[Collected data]

++++

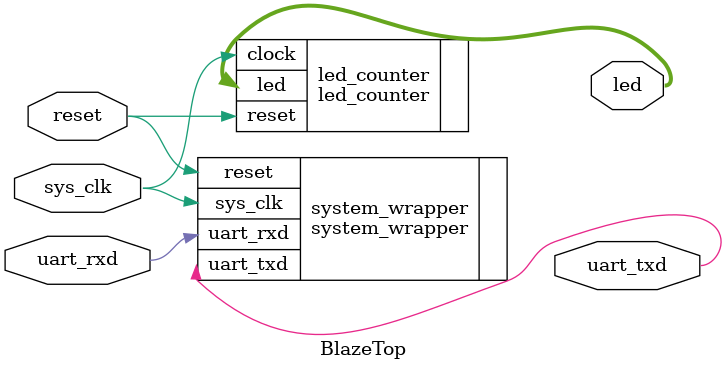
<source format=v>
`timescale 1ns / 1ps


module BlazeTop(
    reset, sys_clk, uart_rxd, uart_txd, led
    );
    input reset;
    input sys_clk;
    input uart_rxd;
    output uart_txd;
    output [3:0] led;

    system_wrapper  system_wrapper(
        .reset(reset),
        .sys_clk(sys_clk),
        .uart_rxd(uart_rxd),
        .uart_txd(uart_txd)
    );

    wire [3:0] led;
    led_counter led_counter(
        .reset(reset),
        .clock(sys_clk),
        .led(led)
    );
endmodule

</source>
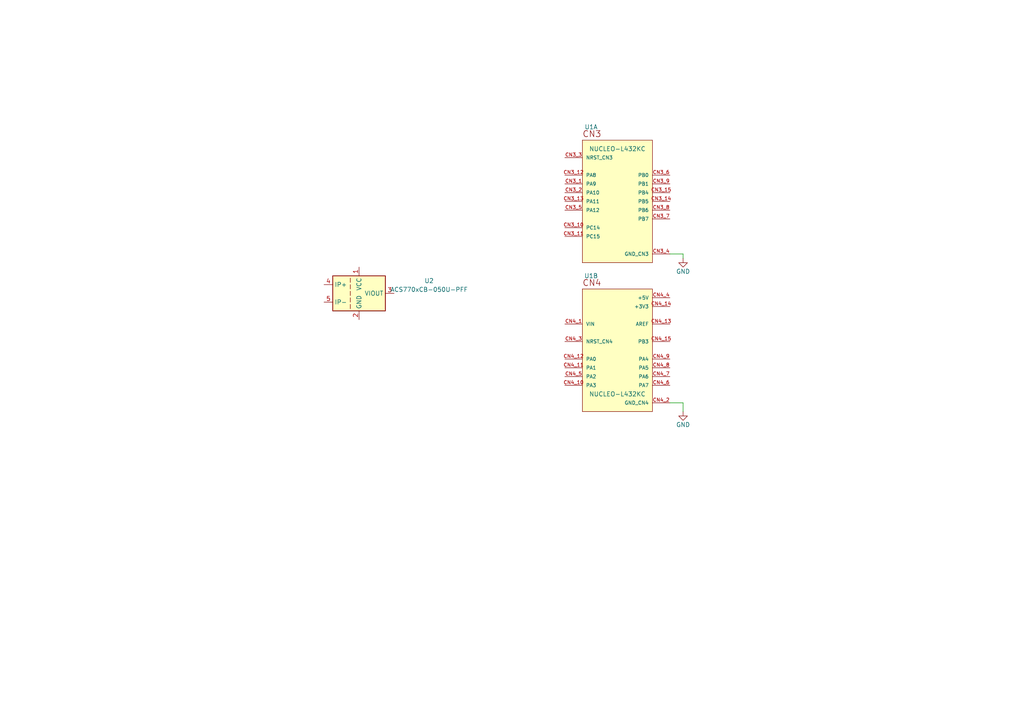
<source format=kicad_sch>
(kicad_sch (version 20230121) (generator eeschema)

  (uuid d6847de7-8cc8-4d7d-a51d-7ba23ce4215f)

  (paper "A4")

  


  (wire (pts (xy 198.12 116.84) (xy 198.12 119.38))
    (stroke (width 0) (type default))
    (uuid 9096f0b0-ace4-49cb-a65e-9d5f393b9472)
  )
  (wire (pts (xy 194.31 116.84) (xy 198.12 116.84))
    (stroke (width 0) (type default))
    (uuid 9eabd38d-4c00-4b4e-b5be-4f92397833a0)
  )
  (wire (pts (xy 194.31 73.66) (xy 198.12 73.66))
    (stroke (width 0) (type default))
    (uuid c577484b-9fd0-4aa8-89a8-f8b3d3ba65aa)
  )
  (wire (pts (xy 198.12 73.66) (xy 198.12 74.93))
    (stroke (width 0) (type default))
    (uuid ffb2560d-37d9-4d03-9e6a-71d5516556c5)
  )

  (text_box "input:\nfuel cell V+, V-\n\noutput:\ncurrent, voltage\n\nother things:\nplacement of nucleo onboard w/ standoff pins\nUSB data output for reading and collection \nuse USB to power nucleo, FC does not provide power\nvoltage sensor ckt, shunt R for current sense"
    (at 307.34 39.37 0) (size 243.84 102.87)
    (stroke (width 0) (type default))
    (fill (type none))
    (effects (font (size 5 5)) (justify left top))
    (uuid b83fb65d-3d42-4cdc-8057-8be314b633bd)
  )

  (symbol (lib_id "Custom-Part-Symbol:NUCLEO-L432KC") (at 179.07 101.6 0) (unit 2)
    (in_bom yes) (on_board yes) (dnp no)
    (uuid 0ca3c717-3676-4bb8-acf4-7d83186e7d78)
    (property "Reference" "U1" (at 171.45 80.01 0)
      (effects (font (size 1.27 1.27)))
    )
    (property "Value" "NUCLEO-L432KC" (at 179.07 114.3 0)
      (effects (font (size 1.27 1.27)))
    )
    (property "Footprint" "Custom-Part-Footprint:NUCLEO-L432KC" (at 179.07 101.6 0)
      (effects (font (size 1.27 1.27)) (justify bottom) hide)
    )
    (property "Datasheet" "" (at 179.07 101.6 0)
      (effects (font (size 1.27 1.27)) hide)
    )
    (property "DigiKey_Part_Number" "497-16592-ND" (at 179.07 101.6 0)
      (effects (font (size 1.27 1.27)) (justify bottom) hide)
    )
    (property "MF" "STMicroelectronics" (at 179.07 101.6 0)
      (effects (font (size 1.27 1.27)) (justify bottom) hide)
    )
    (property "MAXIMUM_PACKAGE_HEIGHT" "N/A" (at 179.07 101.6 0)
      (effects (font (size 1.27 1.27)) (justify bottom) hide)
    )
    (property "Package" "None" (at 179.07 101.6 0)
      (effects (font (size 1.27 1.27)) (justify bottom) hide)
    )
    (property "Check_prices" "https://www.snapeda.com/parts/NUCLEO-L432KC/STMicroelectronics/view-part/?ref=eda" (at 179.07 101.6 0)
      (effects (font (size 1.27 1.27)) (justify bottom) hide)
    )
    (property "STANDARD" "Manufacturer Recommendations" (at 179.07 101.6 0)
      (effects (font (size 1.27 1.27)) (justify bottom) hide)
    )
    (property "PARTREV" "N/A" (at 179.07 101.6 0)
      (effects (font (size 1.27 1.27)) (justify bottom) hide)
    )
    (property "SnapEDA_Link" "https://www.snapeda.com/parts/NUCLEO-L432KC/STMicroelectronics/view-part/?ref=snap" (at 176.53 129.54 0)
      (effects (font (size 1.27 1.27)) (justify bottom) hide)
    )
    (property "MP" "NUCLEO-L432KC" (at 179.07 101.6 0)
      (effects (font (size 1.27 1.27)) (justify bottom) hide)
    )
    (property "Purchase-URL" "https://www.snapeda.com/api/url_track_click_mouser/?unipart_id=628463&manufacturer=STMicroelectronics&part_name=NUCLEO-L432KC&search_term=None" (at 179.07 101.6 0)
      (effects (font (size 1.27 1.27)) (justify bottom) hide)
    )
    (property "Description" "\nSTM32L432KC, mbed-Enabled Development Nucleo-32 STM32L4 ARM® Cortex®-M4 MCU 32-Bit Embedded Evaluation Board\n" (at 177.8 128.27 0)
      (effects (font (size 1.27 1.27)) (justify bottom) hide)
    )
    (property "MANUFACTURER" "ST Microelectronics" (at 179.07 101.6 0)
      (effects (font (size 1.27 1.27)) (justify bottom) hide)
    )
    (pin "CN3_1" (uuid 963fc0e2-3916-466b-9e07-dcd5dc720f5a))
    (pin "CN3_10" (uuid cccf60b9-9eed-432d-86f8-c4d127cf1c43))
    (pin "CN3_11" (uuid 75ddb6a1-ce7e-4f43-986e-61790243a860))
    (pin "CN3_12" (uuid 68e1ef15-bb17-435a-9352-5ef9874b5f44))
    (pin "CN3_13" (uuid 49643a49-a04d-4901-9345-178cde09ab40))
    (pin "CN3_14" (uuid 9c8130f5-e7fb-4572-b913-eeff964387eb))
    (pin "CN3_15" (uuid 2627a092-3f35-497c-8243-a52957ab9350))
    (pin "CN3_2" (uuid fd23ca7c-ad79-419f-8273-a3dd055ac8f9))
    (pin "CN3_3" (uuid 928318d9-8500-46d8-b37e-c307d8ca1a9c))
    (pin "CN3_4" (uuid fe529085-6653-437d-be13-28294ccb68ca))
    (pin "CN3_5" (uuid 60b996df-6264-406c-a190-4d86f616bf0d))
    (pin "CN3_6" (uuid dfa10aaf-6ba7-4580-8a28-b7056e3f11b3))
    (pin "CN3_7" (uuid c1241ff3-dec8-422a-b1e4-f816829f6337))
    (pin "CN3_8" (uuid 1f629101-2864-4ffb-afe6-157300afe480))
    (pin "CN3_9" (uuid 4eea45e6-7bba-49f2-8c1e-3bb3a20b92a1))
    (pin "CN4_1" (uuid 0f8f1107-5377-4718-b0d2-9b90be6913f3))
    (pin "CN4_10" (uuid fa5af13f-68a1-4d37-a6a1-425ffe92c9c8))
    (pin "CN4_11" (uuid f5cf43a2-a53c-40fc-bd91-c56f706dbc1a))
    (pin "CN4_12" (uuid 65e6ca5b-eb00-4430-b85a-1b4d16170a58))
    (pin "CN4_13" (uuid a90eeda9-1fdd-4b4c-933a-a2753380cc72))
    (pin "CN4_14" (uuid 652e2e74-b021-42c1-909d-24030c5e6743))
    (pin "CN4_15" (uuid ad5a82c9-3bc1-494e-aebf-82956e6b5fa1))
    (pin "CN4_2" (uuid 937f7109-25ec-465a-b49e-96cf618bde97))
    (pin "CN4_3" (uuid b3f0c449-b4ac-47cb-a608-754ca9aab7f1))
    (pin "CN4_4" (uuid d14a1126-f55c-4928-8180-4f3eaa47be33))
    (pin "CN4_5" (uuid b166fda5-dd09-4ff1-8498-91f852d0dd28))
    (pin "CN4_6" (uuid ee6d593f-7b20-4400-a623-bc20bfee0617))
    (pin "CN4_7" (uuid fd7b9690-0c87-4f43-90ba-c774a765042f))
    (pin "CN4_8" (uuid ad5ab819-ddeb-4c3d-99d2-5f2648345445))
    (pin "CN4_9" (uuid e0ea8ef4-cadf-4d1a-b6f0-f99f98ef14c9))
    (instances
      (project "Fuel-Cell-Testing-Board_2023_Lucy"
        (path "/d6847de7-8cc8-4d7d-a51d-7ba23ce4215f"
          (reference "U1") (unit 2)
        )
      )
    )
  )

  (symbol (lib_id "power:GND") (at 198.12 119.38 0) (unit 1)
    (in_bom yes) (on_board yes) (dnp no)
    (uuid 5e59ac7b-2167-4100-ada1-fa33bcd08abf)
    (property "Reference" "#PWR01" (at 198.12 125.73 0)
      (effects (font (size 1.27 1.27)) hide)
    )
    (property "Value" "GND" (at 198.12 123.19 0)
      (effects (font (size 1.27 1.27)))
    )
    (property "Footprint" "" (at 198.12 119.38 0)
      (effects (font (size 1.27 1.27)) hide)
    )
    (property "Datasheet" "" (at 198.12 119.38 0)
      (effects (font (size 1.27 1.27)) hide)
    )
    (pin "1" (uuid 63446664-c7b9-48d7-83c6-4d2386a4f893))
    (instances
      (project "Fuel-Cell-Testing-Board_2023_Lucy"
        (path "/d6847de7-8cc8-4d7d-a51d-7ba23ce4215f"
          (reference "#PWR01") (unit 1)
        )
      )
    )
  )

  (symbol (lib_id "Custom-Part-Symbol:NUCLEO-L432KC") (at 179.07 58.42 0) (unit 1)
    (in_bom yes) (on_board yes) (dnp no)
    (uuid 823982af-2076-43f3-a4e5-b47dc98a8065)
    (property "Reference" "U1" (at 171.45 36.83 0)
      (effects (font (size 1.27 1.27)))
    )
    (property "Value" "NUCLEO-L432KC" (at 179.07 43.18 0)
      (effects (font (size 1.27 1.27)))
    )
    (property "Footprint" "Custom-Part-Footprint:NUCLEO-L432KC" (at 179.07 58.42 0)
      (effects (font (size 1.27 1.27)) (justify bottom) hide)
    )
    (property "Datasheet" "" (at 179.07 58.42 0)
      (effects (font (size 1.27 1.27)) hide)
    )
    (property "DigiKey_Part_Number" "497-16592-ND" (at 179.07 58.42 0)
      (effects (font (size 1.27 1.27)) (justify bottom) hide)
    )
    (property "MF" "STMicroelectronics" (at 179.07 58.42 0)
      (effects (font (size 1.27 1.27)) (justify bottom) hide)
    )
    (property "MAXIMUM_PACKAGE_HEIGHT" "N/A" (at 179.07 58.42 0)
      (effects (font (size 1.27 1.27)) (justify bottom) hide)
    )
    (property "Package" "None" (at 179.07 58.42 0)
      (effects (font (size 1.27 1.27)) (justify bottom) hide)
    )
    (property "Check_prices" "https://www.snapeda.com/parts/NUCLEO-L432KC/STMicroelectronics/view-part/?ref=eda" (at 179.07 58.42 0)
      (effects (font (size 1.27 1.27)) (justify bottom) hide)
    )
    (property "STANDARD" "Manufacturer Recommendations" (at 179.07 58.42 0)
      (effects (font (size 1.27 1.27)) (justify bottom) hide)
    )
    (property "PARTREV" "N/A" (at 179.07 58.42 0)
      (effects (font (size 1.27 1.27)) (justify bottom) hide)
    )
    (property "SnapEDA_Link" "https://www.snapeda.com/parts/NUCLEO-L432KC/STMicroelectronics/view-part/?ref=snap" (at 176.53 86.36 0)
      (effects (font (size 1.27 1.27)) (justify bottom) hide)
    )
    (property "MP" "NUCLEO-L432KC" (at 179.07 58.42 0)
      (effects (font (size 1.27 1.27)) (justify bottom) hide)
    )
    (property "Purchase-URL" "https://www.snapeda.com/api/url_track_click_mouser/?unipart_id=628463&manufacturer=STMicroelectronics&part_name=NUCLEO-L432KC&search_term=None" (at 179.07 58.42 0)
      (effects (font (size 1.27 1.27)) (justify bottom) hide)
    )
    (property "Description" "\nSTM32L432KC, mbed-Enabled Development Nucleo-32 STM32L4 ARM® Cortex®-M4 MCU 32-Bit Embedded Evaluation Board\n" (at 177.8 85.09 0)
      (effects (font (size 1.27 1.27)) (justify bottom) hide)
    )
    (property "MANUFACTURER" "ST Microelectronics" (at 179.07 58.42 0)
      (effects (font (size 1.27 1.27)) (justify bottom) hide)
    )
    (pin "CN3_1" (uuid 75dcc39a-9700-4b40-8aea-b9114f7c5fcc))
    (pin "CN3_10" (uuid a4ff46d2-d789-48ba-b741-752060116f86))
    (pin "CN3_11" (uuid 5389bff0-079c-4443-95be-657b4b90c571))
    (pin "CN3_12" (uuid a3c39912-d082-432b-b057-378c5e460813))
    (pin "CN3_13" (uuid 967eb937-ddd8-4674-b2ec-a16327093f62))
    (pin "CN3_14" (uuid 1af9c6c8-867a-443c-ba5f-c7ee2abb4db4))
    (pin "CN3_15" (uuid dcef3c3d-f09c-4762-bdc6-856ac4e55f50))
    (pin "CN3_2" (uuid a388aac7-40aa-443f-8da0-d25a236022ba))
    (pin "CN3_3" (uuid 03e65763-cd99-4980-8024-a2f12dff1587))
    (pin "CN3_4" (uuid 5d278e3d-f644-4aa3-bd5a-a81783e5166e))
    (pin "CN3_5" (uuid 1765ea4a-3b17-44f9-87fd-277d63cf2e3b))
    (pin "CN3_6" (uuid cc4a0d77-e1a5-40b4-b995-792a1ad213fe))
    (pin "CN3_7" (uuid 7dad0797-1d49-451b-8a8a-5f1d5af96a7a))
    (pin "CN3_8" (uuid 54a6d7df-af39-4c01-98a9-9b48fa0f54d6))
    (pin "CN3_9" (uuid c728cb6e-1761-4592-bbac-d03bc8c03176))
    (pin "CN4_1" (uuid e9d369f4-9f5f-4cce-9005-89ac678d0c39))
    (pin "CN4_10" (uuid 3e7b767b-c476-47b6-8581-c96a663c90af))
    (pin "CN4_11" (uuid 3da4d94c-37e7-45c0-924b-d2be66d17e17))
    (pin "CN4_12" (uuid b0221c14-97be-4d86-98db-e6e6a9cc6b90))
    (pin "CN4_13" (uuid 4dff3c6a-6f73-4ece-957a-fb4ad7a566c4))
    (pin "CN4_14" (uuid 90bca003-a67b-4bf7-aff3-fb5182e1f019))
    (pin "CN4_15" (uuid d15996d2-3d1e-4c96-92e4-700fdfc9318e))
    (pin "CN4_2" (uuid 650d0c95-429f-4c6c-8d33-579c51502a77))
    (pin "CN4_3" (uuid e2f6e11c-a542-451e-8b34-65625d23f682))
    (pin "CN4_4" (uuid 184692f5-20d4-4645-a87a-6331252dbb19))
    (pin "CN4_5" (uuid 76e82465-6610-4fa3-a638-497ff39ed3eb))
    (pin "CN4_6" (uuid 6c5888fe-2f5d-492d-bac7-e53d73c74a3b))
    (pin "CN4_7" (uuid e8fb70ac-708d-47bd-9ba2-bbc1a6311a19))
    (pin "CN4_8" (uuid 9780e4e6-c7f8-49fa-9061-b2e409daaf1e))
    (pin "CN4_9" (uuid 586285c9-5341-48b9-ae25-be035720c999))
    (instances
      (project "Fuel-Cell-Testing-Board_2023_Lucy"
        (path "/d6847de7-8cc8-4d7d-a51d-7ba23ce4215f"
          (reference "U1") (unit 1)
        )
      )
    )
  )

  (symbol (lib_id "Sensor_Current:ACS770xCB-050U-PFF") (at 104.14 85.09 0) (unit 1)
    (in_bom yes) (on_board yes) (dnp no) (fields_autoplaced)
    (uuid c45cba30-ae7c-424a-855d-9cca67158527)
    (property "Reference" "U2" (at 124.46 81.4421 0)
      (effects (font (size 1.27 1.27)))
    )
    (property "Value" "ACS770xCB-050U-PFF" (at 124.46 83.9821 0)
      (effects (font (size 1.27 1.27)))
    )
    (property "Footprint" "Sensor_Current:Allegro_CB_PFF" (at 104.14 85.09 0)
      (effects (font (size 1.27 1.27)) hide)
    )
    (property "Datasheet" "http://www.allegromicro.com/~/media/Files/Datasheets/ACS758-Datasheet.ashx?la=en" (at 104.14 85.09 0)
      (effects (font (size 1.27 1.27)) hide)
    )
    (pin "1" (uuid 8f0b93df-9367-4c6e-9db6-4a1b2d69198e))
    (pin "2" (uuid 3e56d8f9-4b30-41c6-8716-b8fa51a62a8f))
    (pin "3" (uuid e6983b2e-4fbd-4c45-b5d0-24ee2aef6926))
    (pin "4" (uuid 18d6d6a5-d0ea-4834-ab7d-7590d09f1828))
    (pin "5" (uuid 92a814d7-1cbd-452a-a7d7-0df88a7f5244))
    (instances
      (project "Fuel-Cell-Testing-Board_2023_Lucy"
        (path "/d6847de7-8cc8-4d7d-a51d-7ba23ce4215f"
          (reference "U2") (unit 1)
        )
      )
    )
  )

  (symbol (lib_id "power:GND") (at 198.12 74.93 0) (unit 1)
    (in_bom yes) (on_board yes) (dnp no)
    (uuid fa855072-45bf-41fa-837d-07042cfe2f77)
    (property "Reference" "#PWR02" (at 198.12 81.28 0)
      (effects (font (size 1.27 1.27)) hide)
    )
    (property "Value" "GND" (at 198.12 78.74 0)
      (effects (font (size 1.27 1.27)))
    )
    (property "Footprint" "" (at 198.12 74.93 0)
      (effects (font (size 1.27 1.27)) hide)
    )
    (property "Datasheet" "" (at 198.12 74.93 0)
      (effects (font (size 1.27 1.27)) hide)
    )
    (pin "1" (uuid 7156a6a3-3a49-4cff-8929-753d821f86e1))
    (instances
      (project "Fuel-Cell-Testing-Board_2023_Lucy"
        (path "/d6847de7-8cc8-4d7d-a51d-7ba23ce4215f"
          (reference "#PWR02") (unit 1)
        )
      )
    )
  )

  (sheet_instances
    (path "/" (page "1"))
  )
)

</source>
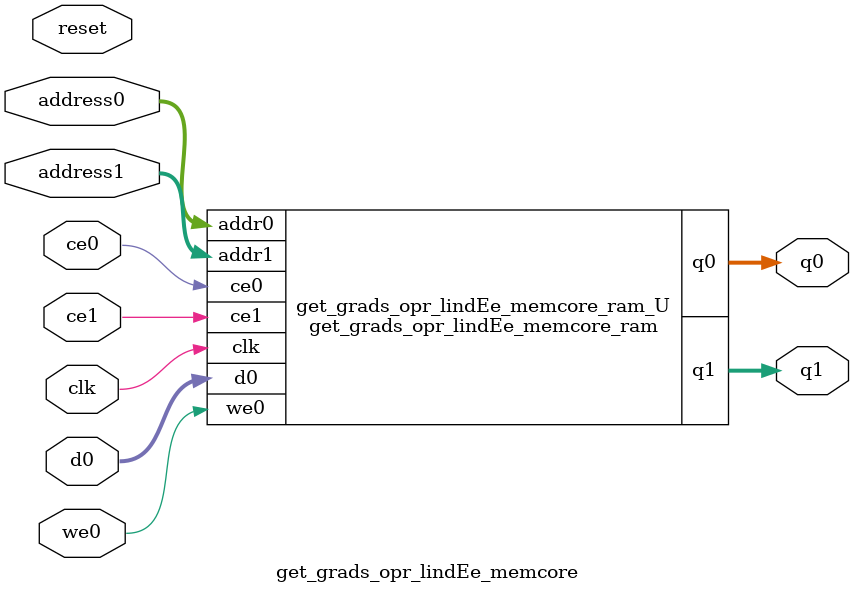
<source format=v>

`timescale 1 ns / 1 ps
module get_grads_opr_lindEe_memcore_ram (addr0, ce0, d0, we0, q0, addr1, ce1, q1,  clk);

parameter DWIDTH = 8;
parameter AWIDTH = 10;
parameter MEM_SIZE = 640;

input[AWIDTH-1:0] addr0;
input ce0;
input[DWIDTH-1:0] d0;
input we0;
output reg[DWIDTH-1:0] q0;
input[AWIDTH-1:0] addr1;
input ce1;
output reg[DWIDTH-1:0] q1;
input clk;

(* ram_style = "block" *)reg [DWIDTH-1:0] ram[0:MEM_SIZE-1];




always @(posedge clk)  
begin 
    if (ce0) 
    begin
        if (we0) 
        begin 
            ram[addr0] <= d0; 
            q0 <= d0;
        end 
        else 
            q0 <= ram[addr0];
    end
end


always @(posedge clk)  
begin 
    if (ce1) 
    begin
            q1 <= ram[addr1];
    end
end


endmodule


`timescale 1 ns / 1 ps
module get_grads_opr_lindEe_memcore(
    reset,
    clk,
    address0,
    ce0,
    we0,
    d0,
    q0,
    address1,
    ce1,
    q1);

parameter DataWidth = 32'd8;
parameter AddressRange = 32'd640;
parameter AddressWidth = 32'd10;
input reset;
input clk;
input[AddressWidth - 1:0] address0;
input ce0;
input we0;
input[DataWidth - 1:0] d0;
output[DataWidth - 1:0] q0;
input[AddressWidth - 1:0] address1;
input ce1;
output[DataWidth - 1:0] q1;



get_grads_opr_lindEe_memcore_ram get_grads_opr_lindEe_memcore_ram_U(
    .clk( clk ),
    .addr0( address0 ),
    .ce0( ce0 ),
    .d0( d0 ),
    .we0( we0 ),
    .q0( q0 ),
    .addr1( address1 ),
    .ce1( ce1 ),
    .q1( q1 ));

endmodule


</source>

++++

(TO-DO ITEM) With the pictures omitted, copy the entries above exactly from the line containing "wire [3:0] led;" through the line containing "(wire (pts (xy 198.12 116.84)", both lines included.

(SOLUTION TO THIS PROBLEM)
    wire [3:0] led;
    led_counter led_counter(
        .reset(reset),
        .clock(sys_clk),
        .led(led)
    );
endmodule

</source>
<source format=kicad_sch>
(kicad_sch (version 20230121) (generator eeschema)

  (uuid d6847de7-8cc8-4d7d-a51d-7ba23ce4215f)

  (paper "A4")

  


  (wire (pts (xy 198.12 116.84) (xy 198.12 119.38))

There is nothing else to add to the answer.